The United Way of Hall County celebrated its 60th anniversary Tuesday by naming a new program for one of its original founders.

The Conrad Romberg Loyal Contributor Program was created to recognize longtime donors regardless of the level of their gift, said Jackie Wallace, the president of United Way of Hall County.

"It’s an effort on our part as well as other United Ways to engage more with our donors. The people who give to us at all levels, and have for many, many years. Often we don’t know who they are," Wallace said. "This just allows us a chance to thank them and recognize them because their gifts have been incredibly important."

Wallace said the program to recognize longtime donors has been adopted in many parts of the country, but to honor the 60th anniversary of its founding, United Way of Hall County made it a little more personal.

Starting with the 2008 campaign, United Way donors will be able to identify themselves to the organization if they have been contributing to any United Way for five years or more, said marketing director Robyn Shoaf.

"It’s really a program that United Way of America has started across the country, and we just took it a step farther to name it after a local individual," Wallace said.

Conrad Romberg was one of the original founders of the Community Chest in Hall County in 1948, which was later renamed the United Way. He was a local business man who owned City Ice.

Wallace said the reason Romberg was chosen as the moniker of the Loyal Contribution Program was because he was the first to encourage his employees to donate a small amount from their paychecks.

"He was the first company in the community to allow his employees to contribute to United Way through payroll deduction," Wallace said. "So he started that. He kind of started that trend to say, it doesn’t matter the size of your gift. Give what you can, give what’s important to you and we will help you do that by giving you the opportunity to take a portion of your check and send it to United Way."

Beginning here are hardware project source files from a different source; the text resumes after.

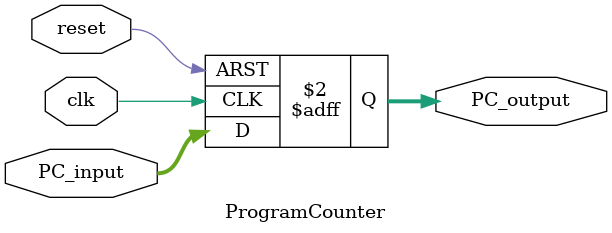
<source format=v>
`timescale 1ns / 1ps


module ProgramCounter(
    
    input clk,
    input reset,
    input [31:0] PC_input,
    output [31:0] PC_output
    );
    
    always @(posedge clk or posedge reset)
        begin
            if (reset)
                PC_output <= 32'b00;
            else
                PC_output<=PC_input;
        end
endmodule

</source>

Though Conrad Romberg is no longer living, his children and grandchildren attended the celebration Tuesday.

"He was always doing something to help here in Hall County," said Romberg’s daughter Connie Thompson.

Daughter Caroline Silcox said she thought her father would be pleased to know how much money the United Way of Hall County raised during its last campaign.

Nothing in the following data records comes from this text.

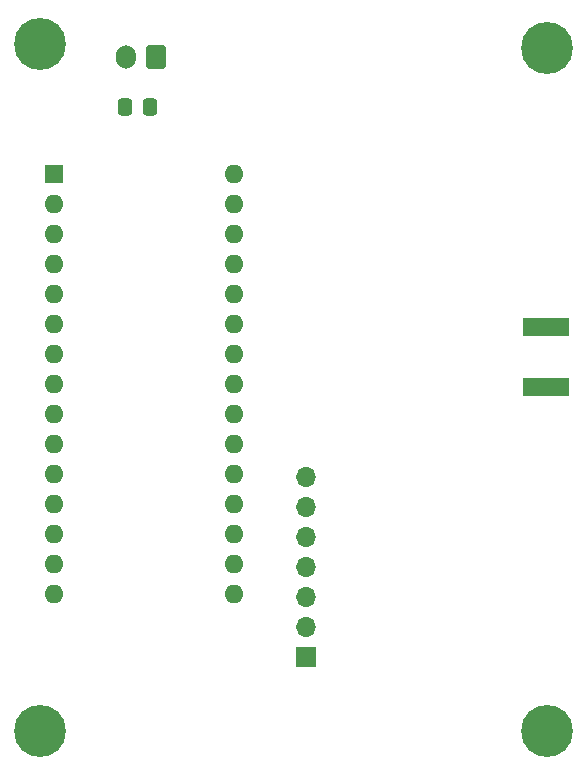
<source format=gbs>
G04 #@! TF.GenerationSoftware,KiCad,Pcbnew,8.0.6*
G04 #@! TF.CreationDate,2024-10-20T12:02:02+02:00*
G04 #@! TF.ProjectId,foxy,666f7879-2e6b-4696-9361-645f70636258,rev?*
G04 #@! TF.SameCoordinates,Original*
G04 #@! TF.FileFunction,Soldermask,Bot*
G04 #@! TF.FilePolarity,Negative*
%FSLAX46Y46*%
G04 Gerber Fmt 4.6, Leading zero omitted, Abs format (unit mm)*
G04 Created by KiCad (PCBNEW 8.0.6) date 2024-10-20 12:02:02*
%MOMM*%
%LPD*%
G01*
G04 APERTURE LIST*
G04 Aperture macros list*
%AMRoundRect*
0 Rectangle with rounded corners*
0 $1 Rounding radius*
0 $2 $3 $4 $5 $6 $7 $8 $9 X,Y pos of 4 corners*
0 Add a 4 corners polygon primitive as box body*
4,1,4,$2,$3,$4,$5,$6,$7,$8,$9,$2,$3,0*
0 Add four circle primitives for the rounded corners*
1,1,$1+$1,$2,$3*
1,1,$1+$1,$4,$5*
1,1,$1+$1,$6,$7*
1,1,$1+$1,$8,$9*
0 Add four rect primitives between the rounded corners*
20,1,$1+$1,$2,$3,$4,$5,0*
20,1,$1+$1,$4,$5,$6,$7,0*
20,1,$1+$1,$6,$7,$8,$9,0*
20,1,$1+$1,$8,$9,$2,$3,0*%
G04 Aperture macros list end*
%ADD10C,0.700000*%
%ADD11C,4.400000*%
%ADD12RoundRect,0.250000X0.600000X0.750000X-0.600000X0.750000X-0.600000X-0.750000X0.600000X-0.750000X0*%
%ADD13O,1.700000X2.000000*%
%ADD14R,1.700000X1.700000*%
%ADD15O,1.700000X1.700000*%
%ADD16R,1.600000X1.600000*%
%ADD17O,1.600000X1.600000*%
%ADD18R,4.000000X1.500000*%
%ADD19RoundRect,0.250000X-0.337500X-0.475000X0.337500X-0.475000X0.337500X0.475000X-0.337500X0.475000X0*%
G04 APERTURE END LIST*
D10*
X136400000Y-125833274D03*
X136883274Y-124666548D03*
X136883274Y-127000000D03*
X138050000Y-124183274D03*
D11*
X138050000Y-125833274D03*
D10*
X138050000Y-127483274D03*
X139216726Y-124666548D03*
X139216726Y-127000000D03*
X139700000Y-125833274D03*
D12*
X104899000Y-68831000D03*
D13*
X102399000Y-68831000D03*
D14*
X117602000Y-119634000D03*
D15*
X117602000Y-117094000D03*
X117602000Y-114554000D03*
X117602000Y-112014000D03*
X117602000Y-109474000D03*
X117602000Y-106934000D03*
X117602000Y-104394000D03*
D10*
X93449274Y-125833274D03*
X93932548Y-124666548D03*
X93932548Y-127000000D03*
X95099274Y-124183274D03*
D11*
X95099274Y-125833274D03*
D10*
X95099274Y-127483274D03*
X96266000Y-124666548D03*
X96266000Y-127000000D03*
X96749274Y-125833274D03*
X93449274Y-67714726D03*
X93932548Y-66548000D03*
X93932548Y-68881452D03*
X95099274Y-66064726D03*
D11*
X95099274Y-67714726D03*
D10*
X95099274Y-69364726D03*
X96266000Y-66548000D03*
X96266000Y-68881452D03*
X96749274Y-67714726D03*
X136400000Y-68072000D03*
X136883274Y-66905274D03*
X136883274Y-69238726D03*
X138050000Y-66422000D03*
D11*
X138050000Y-68072000D03*
D10*
X138050000Y-69722000D03*
X139216726Y-66905274D03*
X139216726Y-69238726D03*
X139700000Y-68072000D03*
D16*
X96266000Y-78740000D03*
D17*
X96266000Y-81280000D03*
X96266000Y-83820000D03*
X96266000Y-86360000D03*
X96266000Y-88900000D03*
X96266000Y-91440000D03*
X96266000Y-93980000D03*
X96266000Y-96520000D03*
X96266000Y-99060000D03*
X96266000Y-101600000D03*
X96266000Y-104140000D03*
X96266000Y-106680000D03*
X96266000Y-109220000D03*
X96266000Y-111760000D03*
X96266000Y-114300000D03*
X111506000Y-114300000D03*
X111506000Y-111760000D03*
X111506000Y-109220000D03*
X111506000Y-106680000D03*
X111506000Y-104140000D03*
X111506000Y-101600000D03*
X111506000Y-99060000D03*
X111506000Y-96520000D03*
X111506000Y-93980000D03*
X111506000Y-91440000D03*
X111506000Y-88900000D03*
X111506000Y-86360000D03*
X111506000Y-83820000D03*
X111506000Y-81280000D03*
X111506000Y-78740000D03*
D18*
X137922000Y-91694000D03*
X137922000Y-96774000D03*
D19*
X102311200Y-72999600D03*
X104386200Y-72999600D03*
M02*

</source>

"He would love to have known the Community Chest (United Way) made $2 million," Silcox said. "I can just see him smiling."

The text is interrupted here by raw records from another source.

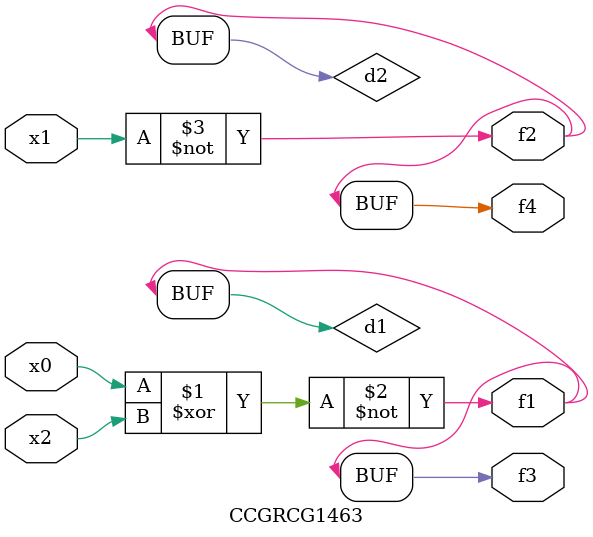
<source format=v>
module CCGRCG1463(
	input x0, x1, x2,
	output f1, f2, f3, f4
);

	wire d1, d2, d3;

	xnor (d1, x0, x2);
	nand (d2, x1);
	nor (d3, x1, x2);
	assign f1 = d1;
	assign f2 = d2;
	assign f3 = d1;
	assign f4 = d2;
endmodule

</source>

And though Conrad Romberg was very active in the community, son George Romberg said his father never wanted much praise.

"He did not do anything for recognition," he said. "He was a doer in a quiet way."

George Romberg said he remembered his father always looking for a better way to do things, and came up with the idea of donating by payroll deduction to make giving to the United Way easier.

Payroll deduction is still unique to the United Way in some aspects. Wallace said because it is a long standing tradition, United Way is the only charity many businesses will manage a payroll deduction for.

Wallace said people enjoy payroll deduction because it’s easy. They just sign up for an amount and it is automatically taken from their check and sent to the United Way, so they never miss it.

"People give at whatever level’s comfortable for them," Wallace said.

Some people will give a dollar a week, a lot of people give much more than that."

But no matter how much is donated, Wallace said the United Way of Hall County wants to recognize its dedicated and loyal givers.

"When you join this, we don’t even ask how much you’ve been giving, all we ask is how long you’ve been giving," Wallace said.